=== Begin Enclosure ===

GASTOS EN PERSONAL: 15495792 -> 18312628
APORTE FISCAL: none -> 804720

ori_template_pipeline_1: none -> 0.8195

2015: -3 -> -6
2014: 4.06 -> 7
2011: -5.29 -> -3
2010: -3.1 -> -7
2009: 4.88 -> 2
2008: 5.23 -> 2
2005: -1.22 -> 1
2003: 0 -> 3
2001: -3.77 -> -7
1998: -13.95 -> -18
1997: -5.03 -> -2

=== End Enclosure ===
=== Begin Enclosure ===

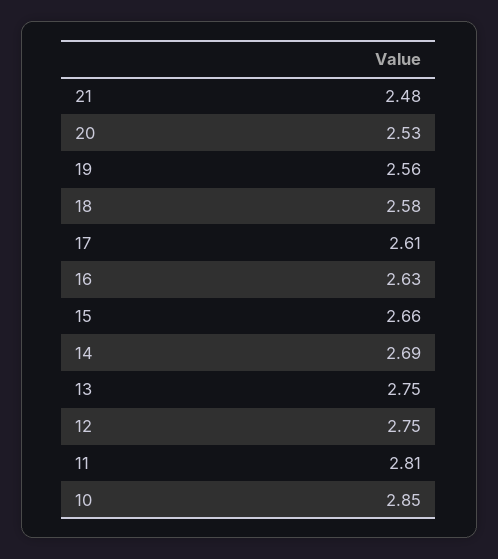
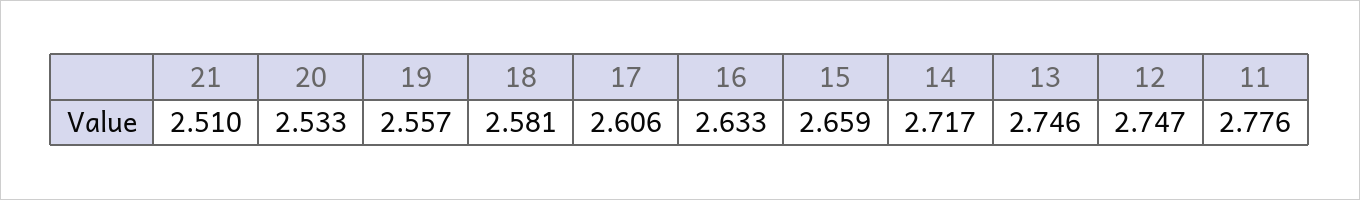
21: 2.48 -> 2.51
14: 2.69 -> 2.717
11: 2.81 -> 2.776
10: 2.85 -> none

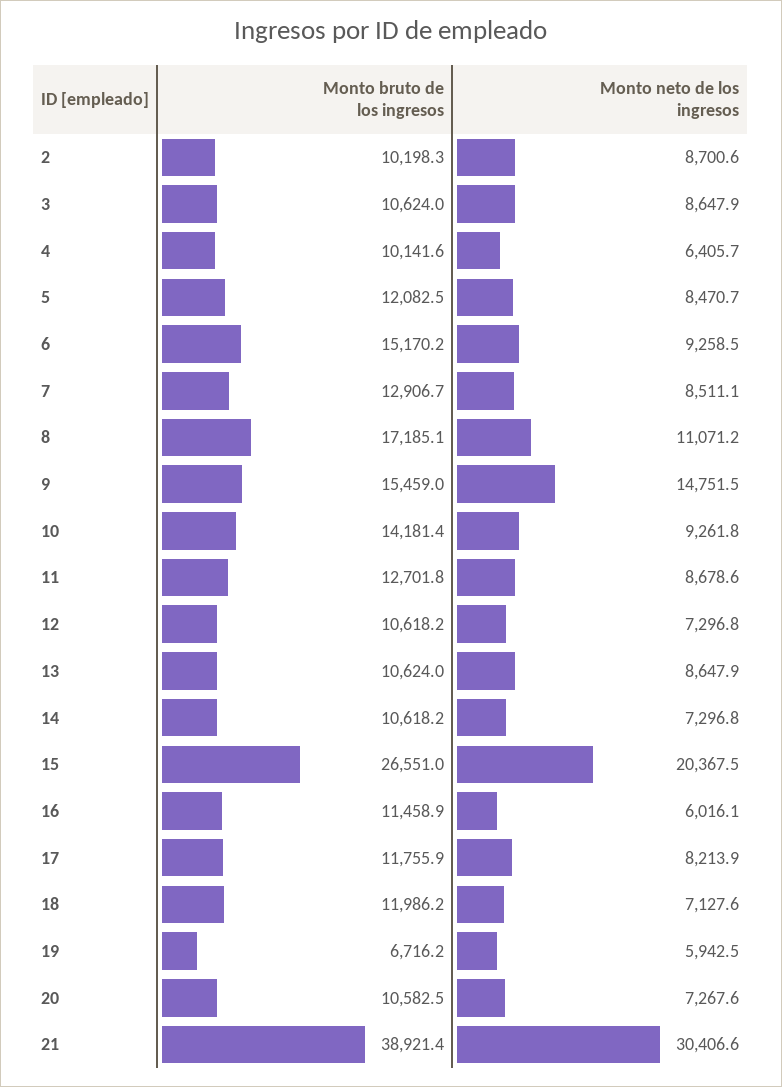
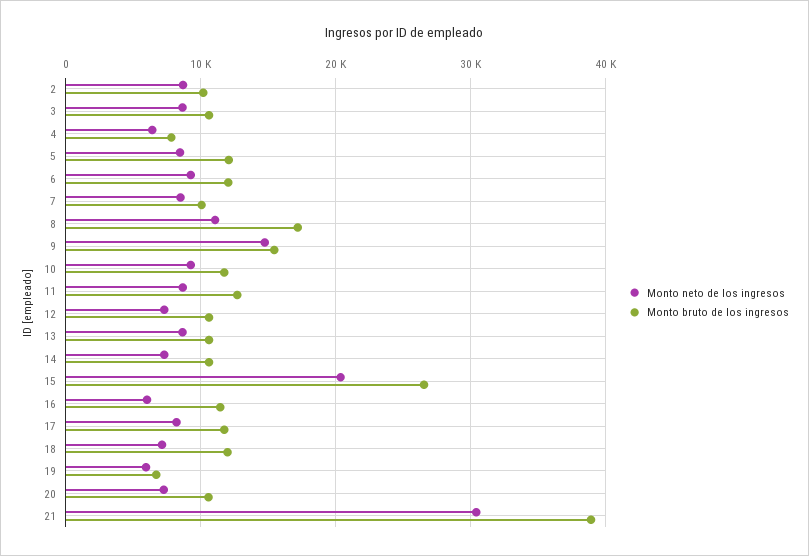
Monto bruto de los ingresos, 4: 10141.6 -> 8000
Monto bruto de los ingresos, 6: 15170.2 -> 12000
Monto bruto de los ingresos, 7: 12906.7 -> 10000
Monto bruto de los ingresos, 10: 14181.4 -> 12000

=== End Enclosure ===

*Goal of the exercise*.
Which of the lines in the listing above include "ingresos"? Report each of them.

*Result for this task*.
Monto bruto de los ingresos, 4: 10141.6 -> 8000
Monto bruto de los ingresos, 6: 15170.2 -> 12000
Monto bruto de los ingresos, 7: 12906.7 -> 10000
Monto bruto de los ingresos, 10: 14181.4 -> 12000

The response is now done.